### Records for the task
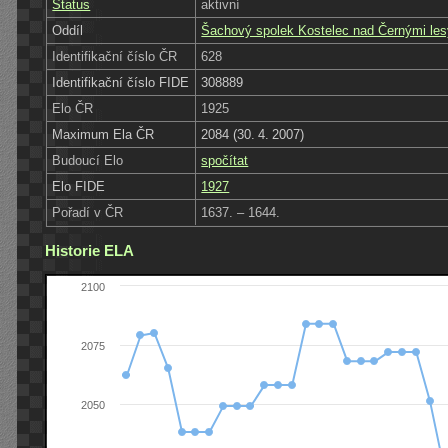
Status
aktivní
Oddíl
Šachový spolek Kostelec nad Černými le
Identifikační číslo ČR
628
Identifikační číslo FIDE
308889
Elo ČR
1925
Maximum Ela ČR
2084 (30. 4. 2007)
Budoucí Elo
spočítat
Elo FIDE
1927
Pořadí v ČR
1637. – 1644.
Historie ELA
2100
2075
2050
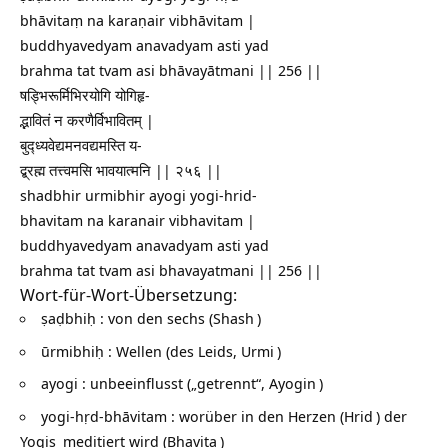
bhāvitaṃ na karaṇair vibhāvitam |
buddhyavedyam anavadyam asti yad
brahma tat tvam asi bhāvayātmani || 256 ||
षड्भिरूर्मिभिरयोगि योगिहृ-
द्भावितं न करणैर्विभावितम् |
बुद्ध्यवेद्यमनवद्यमस्ति य-
द्ब्रह्म तत्त्वमसि भावयात्मनि || २५६ ||
shadbhir urmibhir ayogi yogi-hrid-
bhavitam na karanair vibhavitam |
buddhyavedyam anavadyam asti yad
brahma tat tvam asi bhavayatmani || 256 ||
Wort-für-Wort-Übersetzung:
ṣaḍbhiḥ : von den sechs (
Shash
)
ūrmibhiḥ : Wellen (des Leids,
Urmi
)
ayogi : unbeeinflusst („getrennt“,
Ayogin
)
yogi-hṛd-bhāvitam : worüber in den Herzen (
Hrid
) der
Yogis
meditiert wird (
Bhavita
)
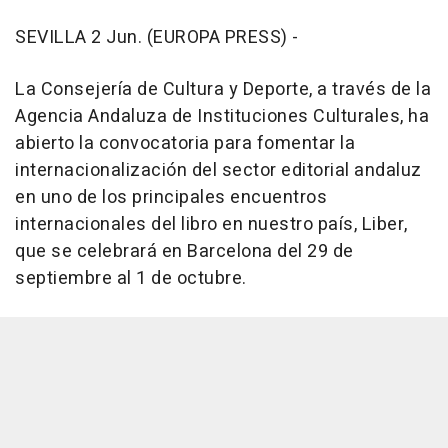
SEVILLA 2 Jun. (EUROPA PRESS) -
La Consejería de Cultura y Deporte, a través de la
Agencia Andaluza de Instituciones Culturales, ha
abierto la convocatoria para fomentar la
internacionalización del sector editorial andaluz
en uno de los principales encuentros
internacionales del libro en nuestro país, Liber,
que se celebrará en Barcelona del 29 de
septiembre al 1 de octubre.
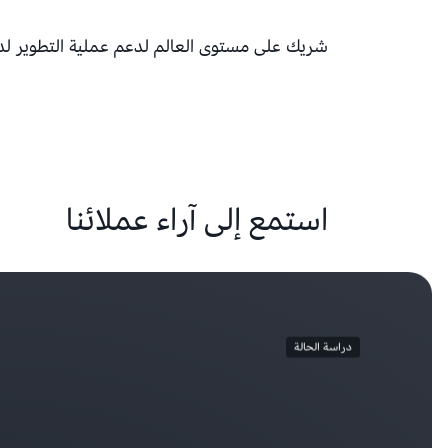
شريك على مستوى العالم لدعم عملية التطوير ل
استمع إلى آراء عملائنا
دراسة الحالة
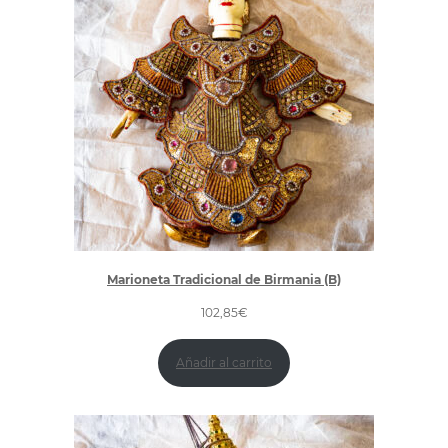
Marioneta Tradicional de Birmania (B)
102,85
€
Añadir al carrito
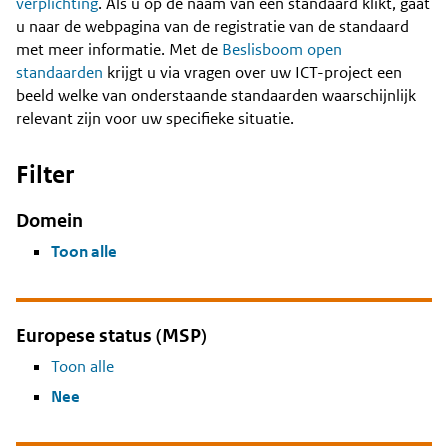
Content
verplichting
. Als u op de naam van een standaard klikt, gaat
u naar de webpagina van de registratie van de standaard
met meer informatie. Met de
Beslisboom open
standaarden
krijgt u via vragen over uw ICT-project een
beeld welke van onderstaande standaarden waarschijnlijk
relevant zijn voor uw specifieke situatie.
Filter
Domein
Toon alle
Europese status (MSP)
Toon alle
Nee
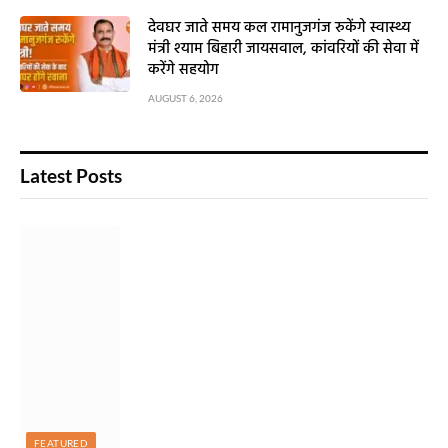
देवघर जाते समय कल रामानुजगंज रुकेंगे स्वास्थ्य
मंत्री श्याम बिहारी जायसवाल, कांवरियों की सेवा में
करेंगे सहयोग
AUGUST 6, 2026
Latest Posts
FEATURED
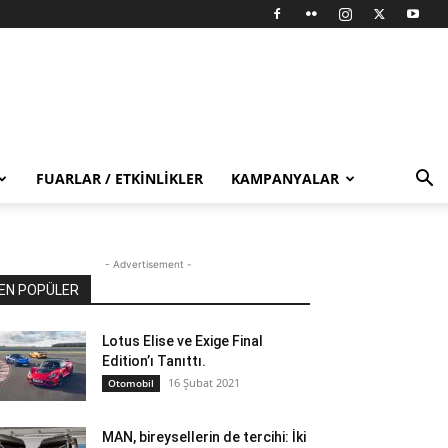
FUARLAR / ETKINLIKLER
KAMPANYALAR
- Advertisement -
EN POPÜLER
Lotus Elise ve Exige Final
Edition’ı Tanıttı.
16 Şubat 2021
Otomobil
MAN, bireysellerin de tercihi: İki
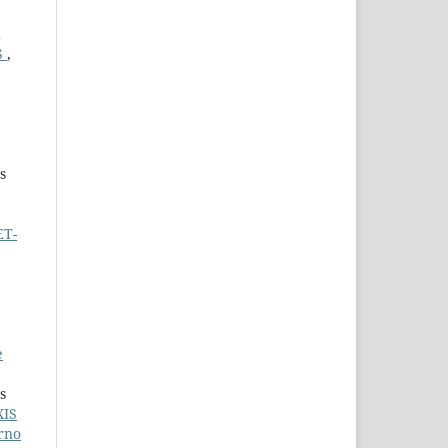
a
S
,
s
ET-
e
s
XIS
rno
######
* [Task statement] Please arrange the stretch of the listing from the line containing "SEVILLA 2 Jun." through the line containing "septiembre al 1 de octubre." as a Markdown table with the columns Row and Line text, numbering each line and leaving out blank lines.

* [Answer box]
| Row | Line text |
|---|---|
| 1 | SEVILLA 2 Jun. (EUROPA PRESS) - |
| 2 | La Consejería de Cultura y Deporte, a través de la |
| 3 | Agencia Andaluza de Instituciones Culturales, ha |
| 4 | abierto la convocatoria para fomentar la |
| 5 | internacionalización del sector editorial andaluz |
| 6 | en uno de los principales encuentros |
| 7 | internacionales del libro en nuestro país, Liber, |
| 8 | que se celebrará en Barcelona del 29 de |
| 9 | septiembre al 1 de octubre. |